Texte source:
Baroque et bouleversant, romantique et rigoureux, Lilies joue sur
plusieurs registres, et gagne en chacun d'eux. On y trouvera aussi bien une
brûlante histoire d'amour qu’une remarquable métaphore sur la création. Ce qui aurait pu n'être qu'un Roméo et Juliette gay, devient, grâce à l'intelligence du scénario de Bouchard et
à la mise en scène inspirée de John Greyson une histoire, universelle et intemporelle, sur l'amour fou, le prix du secret et l'art de la dissimulation.

Informations:
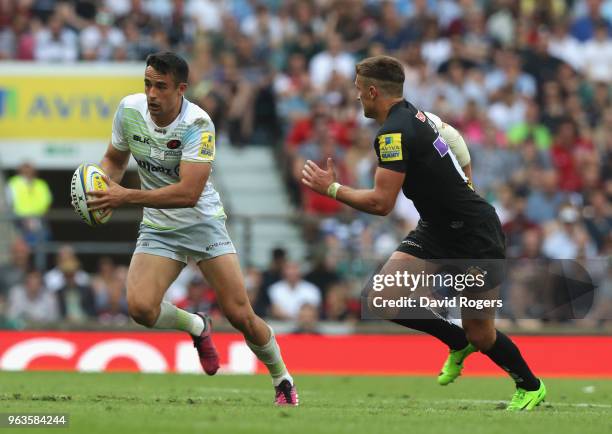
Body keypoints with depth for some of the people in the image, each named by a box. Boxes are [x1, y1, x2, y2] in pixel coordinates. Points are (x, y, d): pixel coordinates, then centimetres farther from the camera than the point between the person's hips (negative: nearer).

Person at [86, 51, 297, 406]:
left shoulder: (197, 124, -23)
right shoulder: (129, 110, -8)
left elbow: (188, 193, -30)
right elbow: (115, 158, 12)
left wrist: (126, 197, -33)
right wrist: (102, 185, -10)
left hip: (203, 221, -3)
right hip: (158, 229, 4)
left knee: (240, 315, -8)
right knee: (140, 307, -22)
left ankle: (283, 381, 18)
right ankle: (196, 326, 11)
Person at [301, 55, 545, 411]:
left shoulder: (394, 132, -22)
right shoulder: (415, 115, 6)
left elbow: (381, 203, -25)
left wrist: (332, 188, -12)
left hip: (475, 236, -9)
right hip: (438, 229, 9)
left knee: (480, 335, 0)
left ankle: (531, 387, 25)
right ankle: (458, 342, 12)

Détails de l'exercice:
Extrayez du texte source le passage compris entre « Baroque et bouleversant, romantique » et « de la dissimulation. », bornes incluses. Appuyez-vous uniquement sur le texte source.

Réponse rédigée:
Baroque et bouleversant, romantique et rigoureux, Lilies joue sur
plusieurs registres, et gagne en chacun d'eux. On y trouvera aussi bien une
brûlante histoire d'amour qu’une remarquable métaphore sur la création. Ce qui aurait pu n'être qu'un Roméo et Juliette gay, devient, grâce à l'intelligence du scénario de Bouchard et
à la mise en scène inspirée de John Greyson une histoire, universelle et intemporelle, sur l'amour fou, le prix du secret et l'art de la dissimulation.